──────── DATASET RECORDS ────────

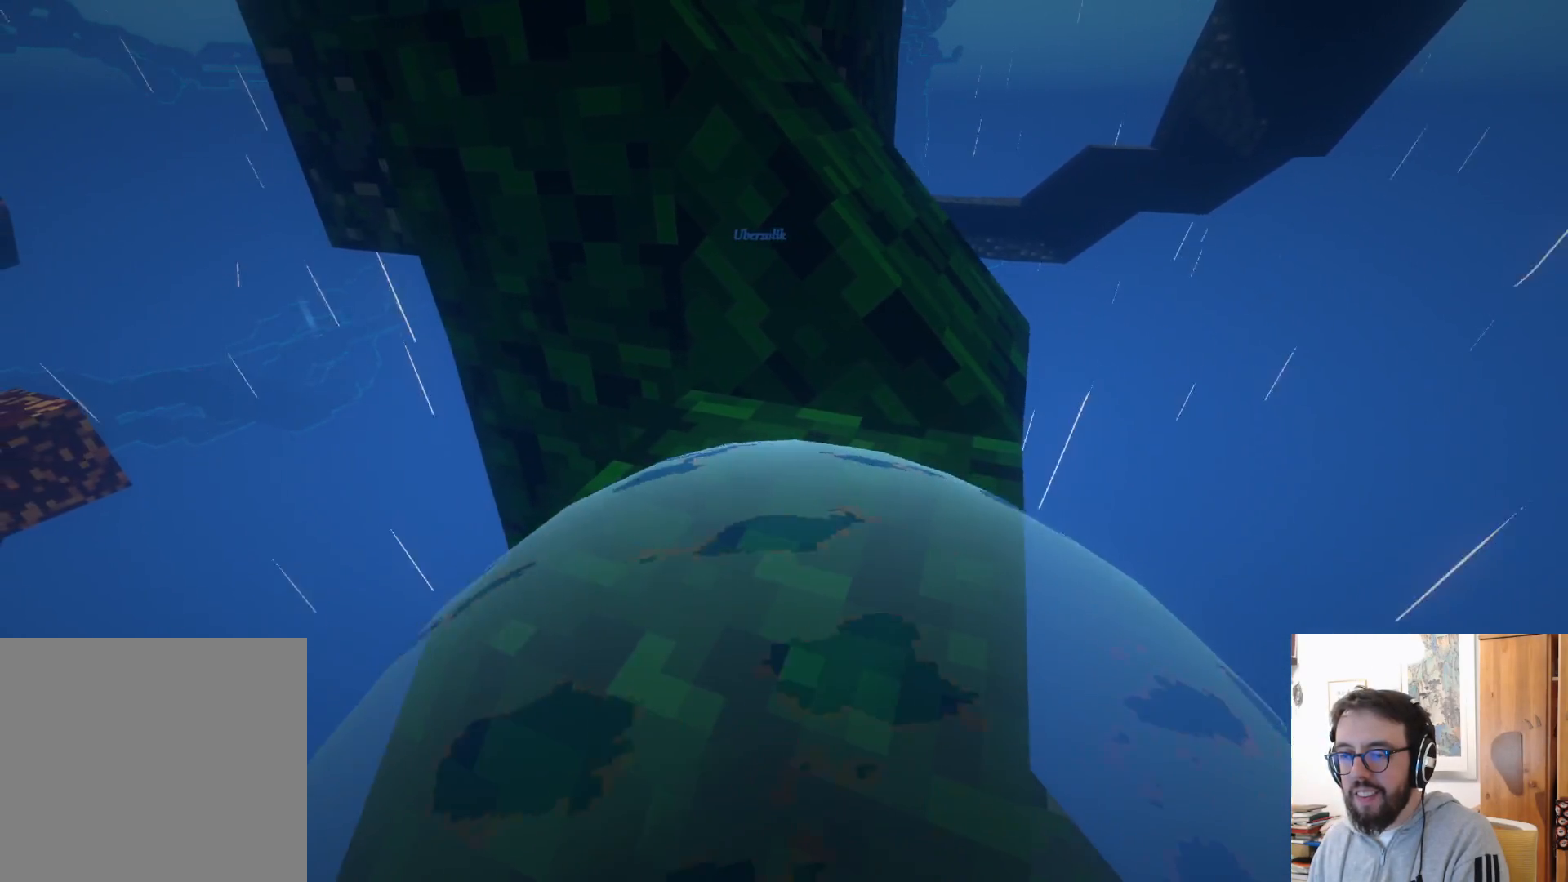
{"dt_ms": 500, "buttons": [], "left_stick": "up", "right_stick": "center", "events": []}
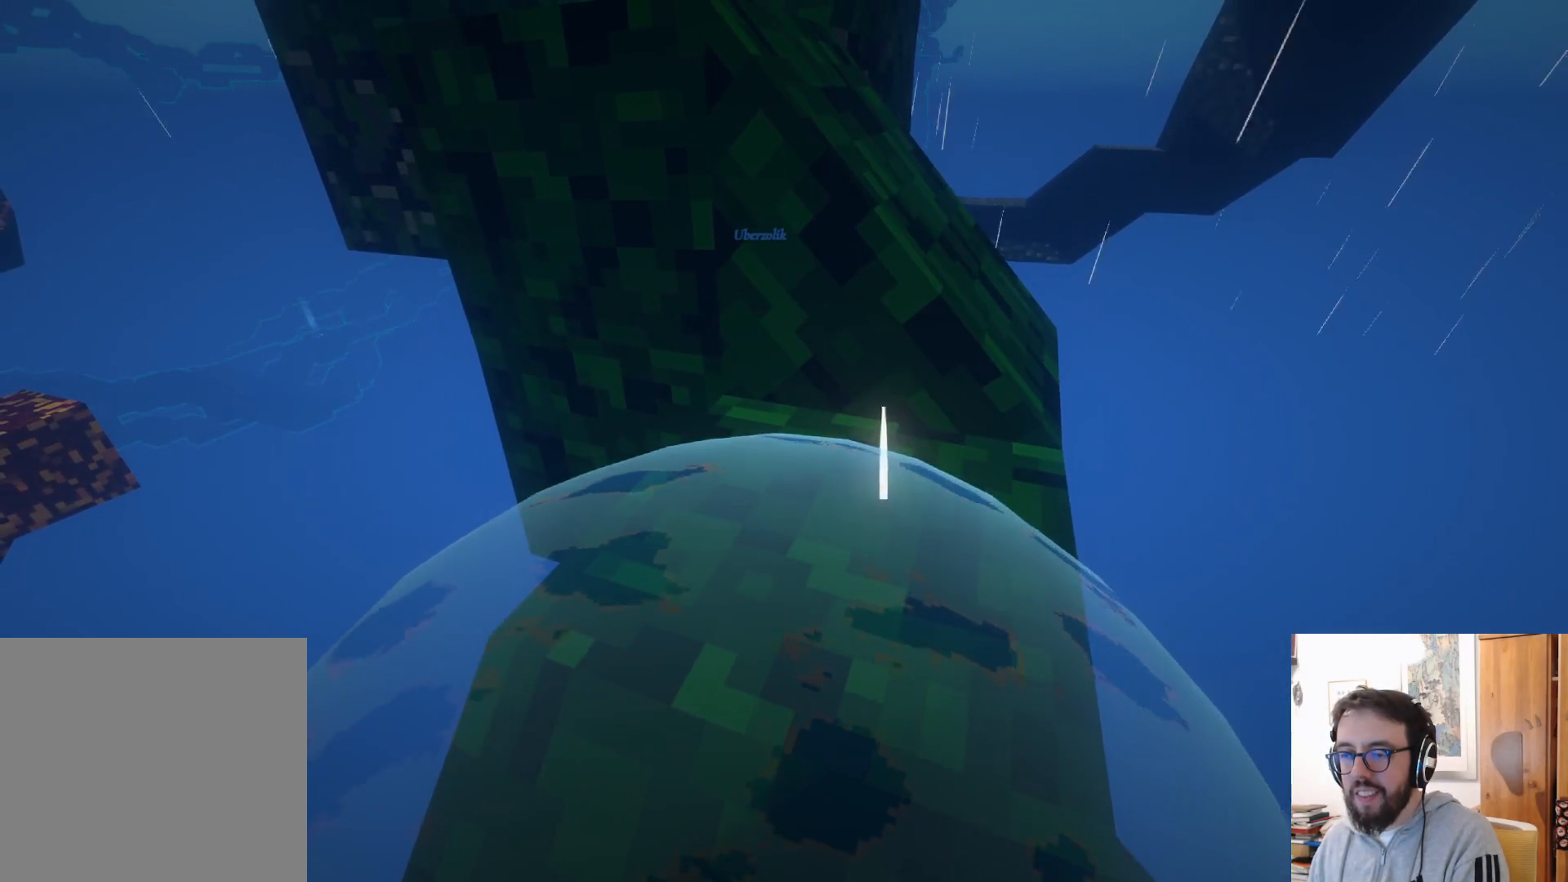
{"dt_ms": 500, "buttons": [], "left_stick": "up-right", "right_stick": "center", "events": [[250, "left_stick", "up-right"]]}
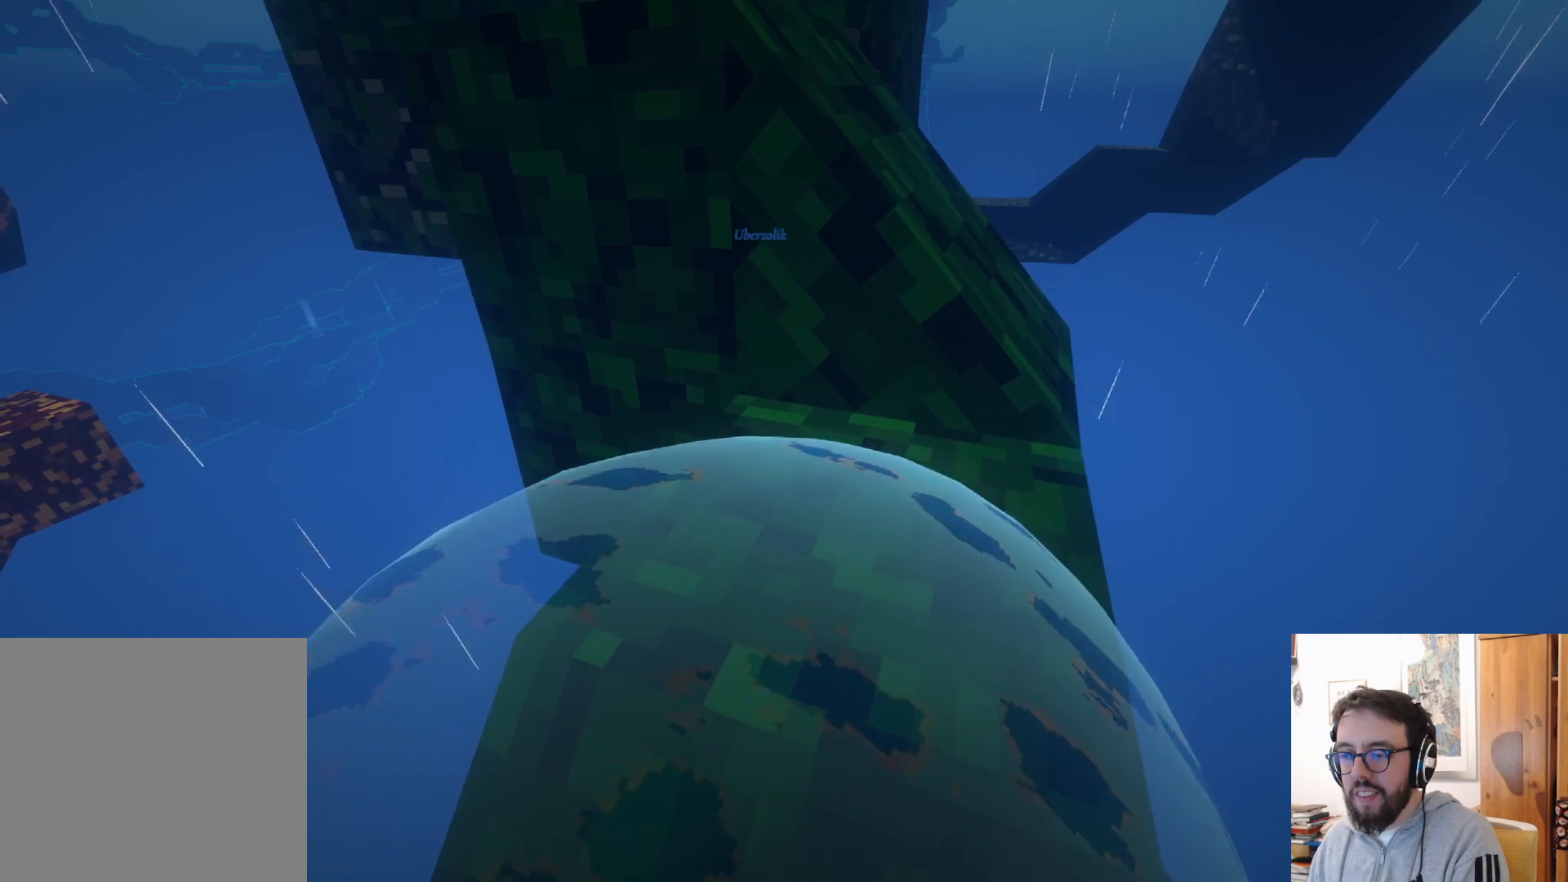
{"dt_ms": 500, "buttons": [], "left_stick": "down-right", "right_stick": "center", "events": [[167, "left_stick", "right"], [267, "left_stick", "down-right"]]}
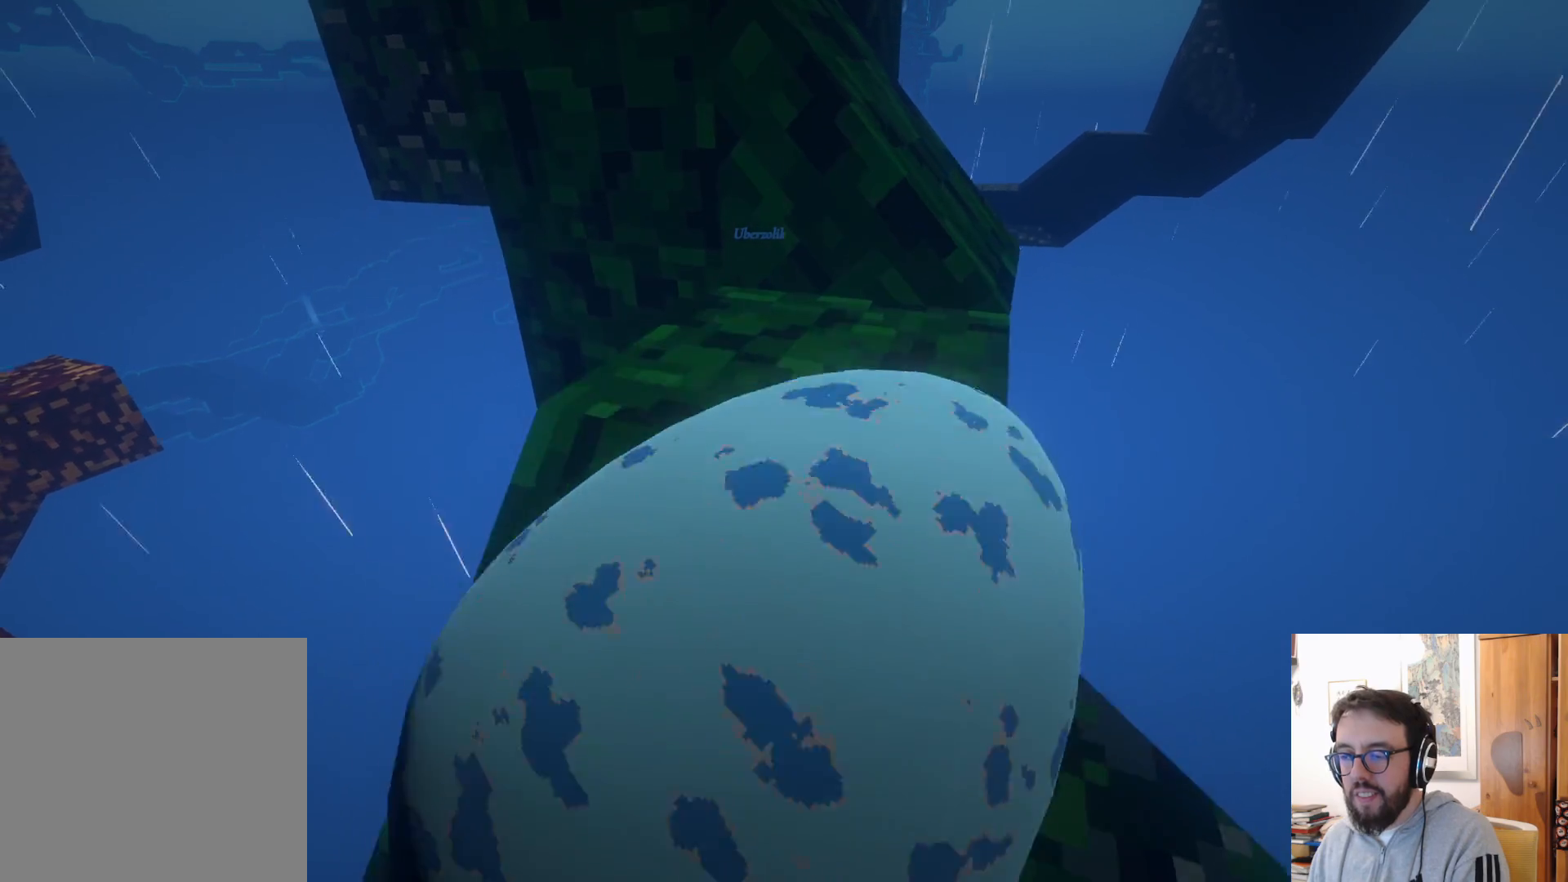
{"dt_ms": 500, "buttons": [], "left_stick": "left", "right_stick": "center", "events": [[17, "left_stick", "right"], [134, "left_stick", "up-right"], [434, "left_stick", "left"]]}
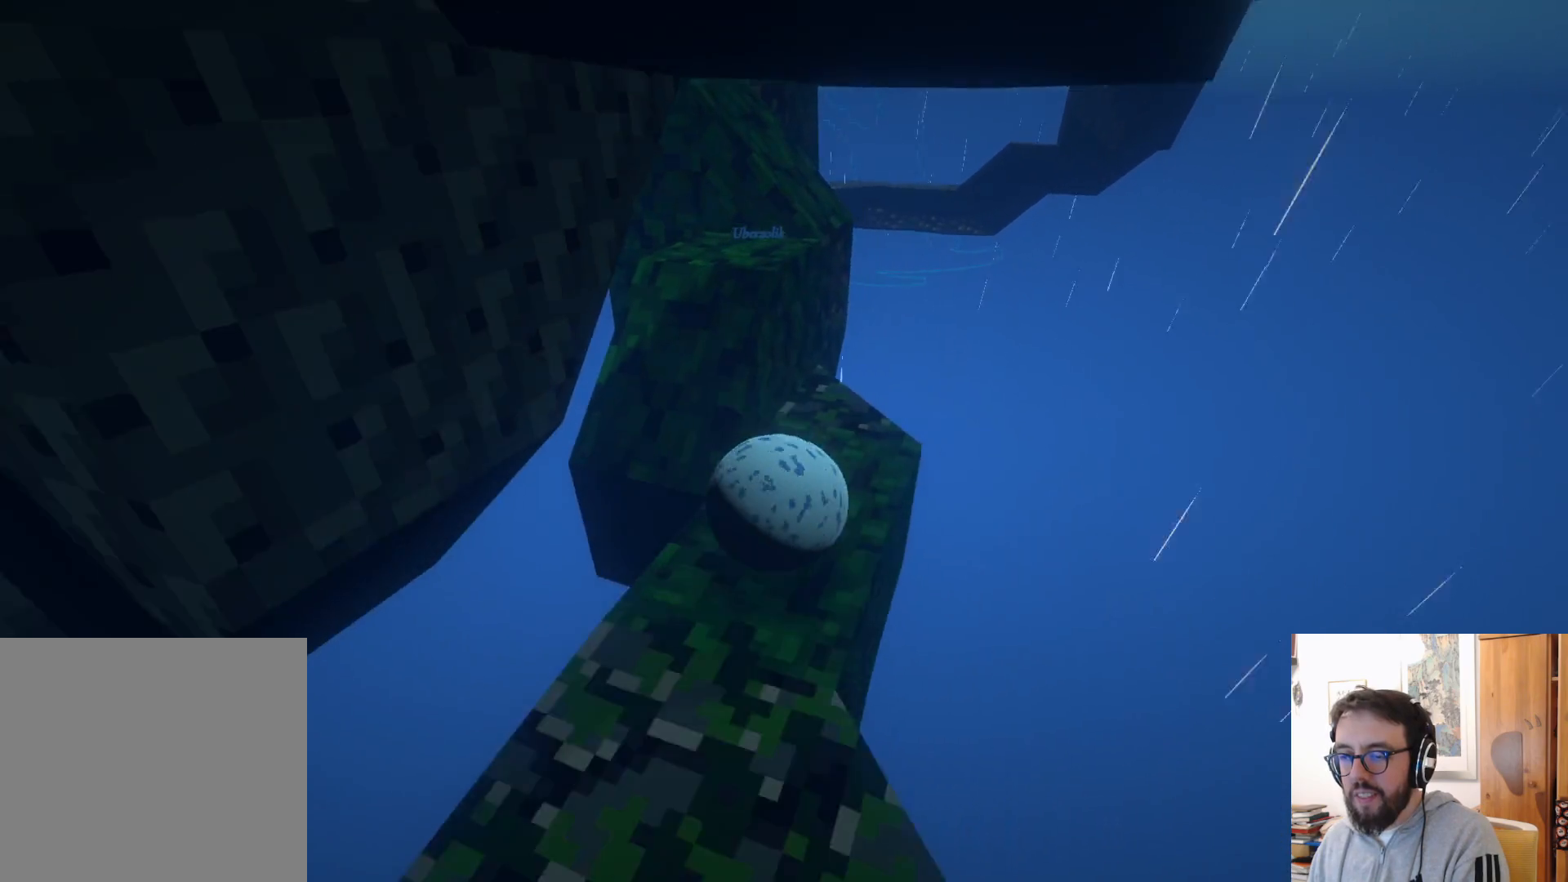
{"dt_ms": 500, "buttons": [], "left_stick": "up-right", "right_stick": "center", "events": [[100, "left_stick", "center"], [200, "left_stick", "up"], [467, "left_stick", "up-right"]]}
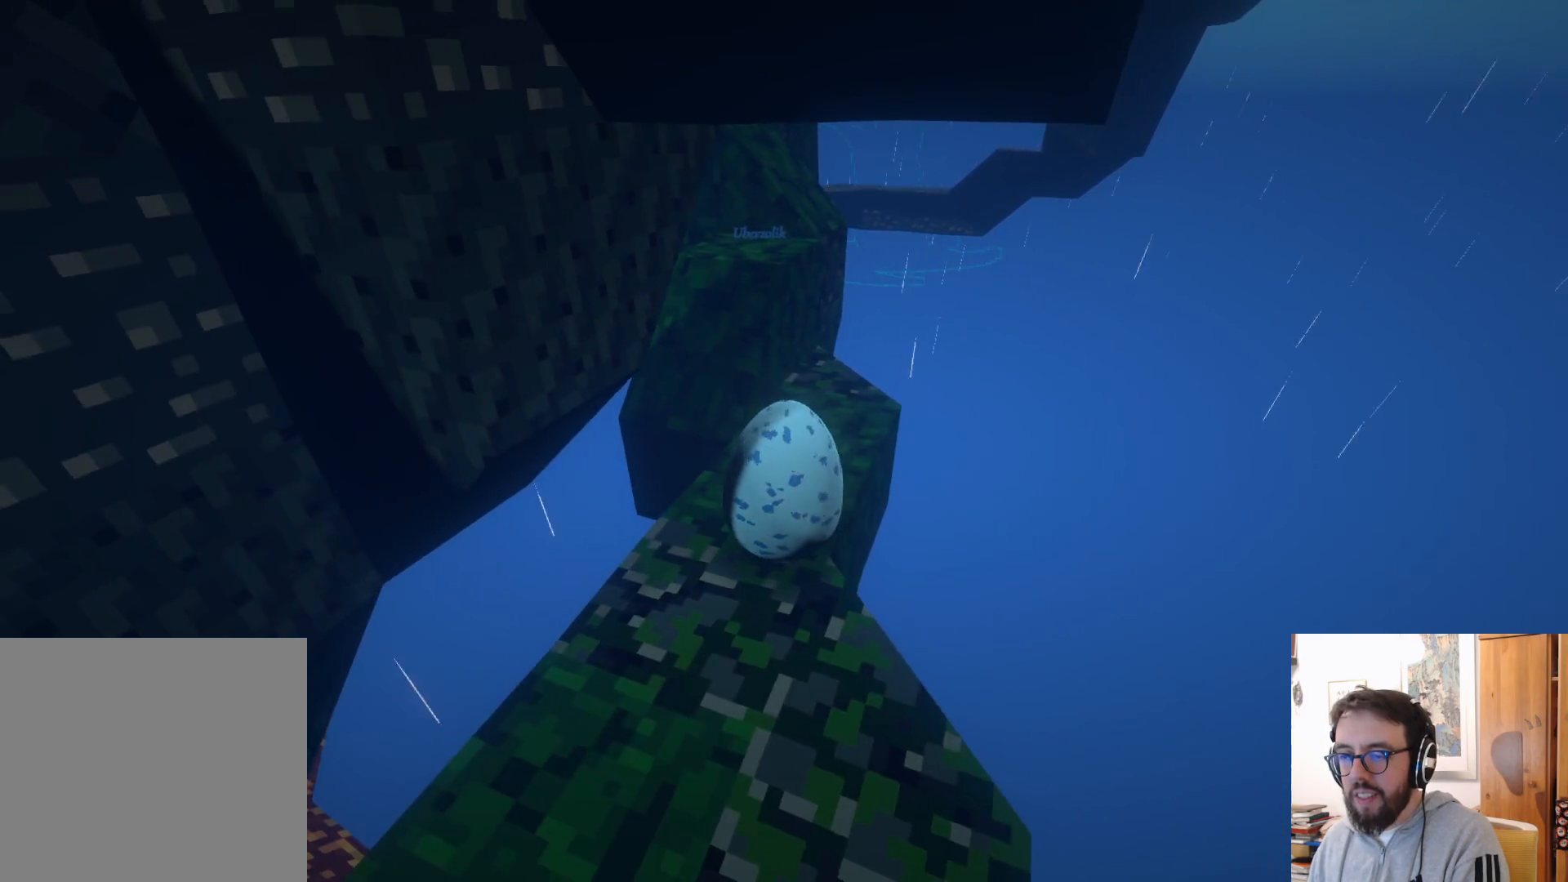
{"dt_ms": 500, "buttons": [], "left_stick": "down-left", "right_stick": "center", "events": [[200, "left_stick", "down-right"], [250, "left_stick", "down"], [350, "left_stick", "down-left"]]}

────────

**WORK REQUEST**: Print the complete listing exactly as it stands, without its pictures.

**ANSWER AREA**:
{"dt_ms": 500, "buttons": [], "left_stick": "up", "right_stick": "center", "events": []}
{"dt_ms": 500, "buttons": [], "left_stick": "up-right", "right_stick": "center", "events": [[250, "left_stick", "up-right"]]}
{"dt_ms": 500, "buttons": [], "left_stick": "down-right", "right_stick": "center", "events": [[167, "left_stick", "right"], [267, "left_stick", "down-right"]]}
{"dt_ms": 500, "buttons": [], "left_stick": "left", "right_stick": "center", "events": [[17, "left_stick", "right"], [134, "left_stick", "up-right"], [434, "left_stick", "left"]]}
{"dt_ms": 500, "buttons": [], "left_stick": "up-right", "right_stick": "center", "events": [[100, "left_stick", "center"], [200, "left_stick", "up"], [467, "left_stick", "up-right"]]}
{"dt_ms": 500, "buttons": [], "left_stick": "down-left", "right_stick": "center", "events": [[200, "left_stick", "down-right"], [250, "left_stick", "down"], [350, "left_stick", "down-left"]]}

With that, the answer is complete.